I called up presidential historian and author Jon Meacham for some thoughts. “It’s unsurprising that the most chaotic presidency in our history has produced this stream of memoirs and journalistic accounts,” he said. “I don’t think anybody’s stunned that a president who behaves in such erratic ways ends up being the subject of accounts that chronicle his erratic behavior.”
What does that mean come November 3? Does it matter that the president’s niece painted a devastating portrait of his troubled psychology, or that Trump’s former national security adviser presented detailed evidence to depict Trump as corrupt, ignorant, reckless, and more interested in his own political gains than the well-being of the American people? Does it matter that a number of high-level government insiders told The Atlantic and other news outlets about Trump disparaging dead soldiers and military veterans, or that Trump’s former longtime fixer went on national television on Tuesday night and warned the electorate, “He wants to be an autocrat. He wants to be the president of this country for life”?
“In a structurally partisan time,” said Meacham, “it’s hard to know who’s reading and whether the reading leads to any difference at the ballot box. In an election that will doubtless be close because of the electoral college, will the cumulative effect of this portrait of a chaotic presidency lead a sufficient number of voters in the right states to say, we’ve had enough?”
Stuart Stevens, a longtime Republican strategist who is now part of the anti-Trump Lincoln Project along with several fellow former party big shots, had an optimistic take on that question. “The one thing every campaign has the exact same amount of is time,” he said. “Any hour that the Trump campaign spends defending itself is an hour in a day that they’ve lost. When you’re behind like Trump is, that’s problematic. I think Trump is worse off, it’s just a matter of how much worse. The reason this is happening is because Donald Trump is a lunatic who shouldn’t be president. Everyone who gets close to Donald Trump is horrified by what they see. Trump needs new voters to win. Is this helping him attract new voters? I’d say no.”

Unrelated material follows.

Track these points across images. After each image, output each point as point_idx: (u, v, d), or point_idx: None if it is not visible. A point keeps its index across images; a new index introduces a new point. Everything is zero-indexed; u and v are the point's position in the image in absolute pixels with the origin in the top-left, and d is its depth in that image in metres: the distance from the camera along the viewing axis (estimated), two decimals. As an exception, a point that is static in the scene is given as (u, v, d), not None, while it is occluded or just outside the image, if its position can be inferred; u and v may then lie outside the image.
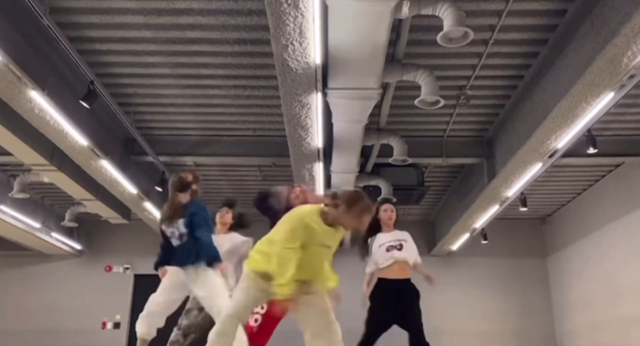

Newsmax CEO Chris Ruddy, a friend and supporter of the president’s, agreed that the recent publishing tsunami is problematic for his candidate. “Books are powerful election influencers,” he told me. “It’s not the book itself. Even a best seller can have a relatively small number of voters read one. It is all about the author, the P.R., and the buzz. The overall effect of the books has been a negative for the president’s reelection.”
Even so, Ruddy is confident that Trump can win in November. “Trump faced a similar media storm in 2016 and still prevailed,” he said. “So I expect he will pull through again.”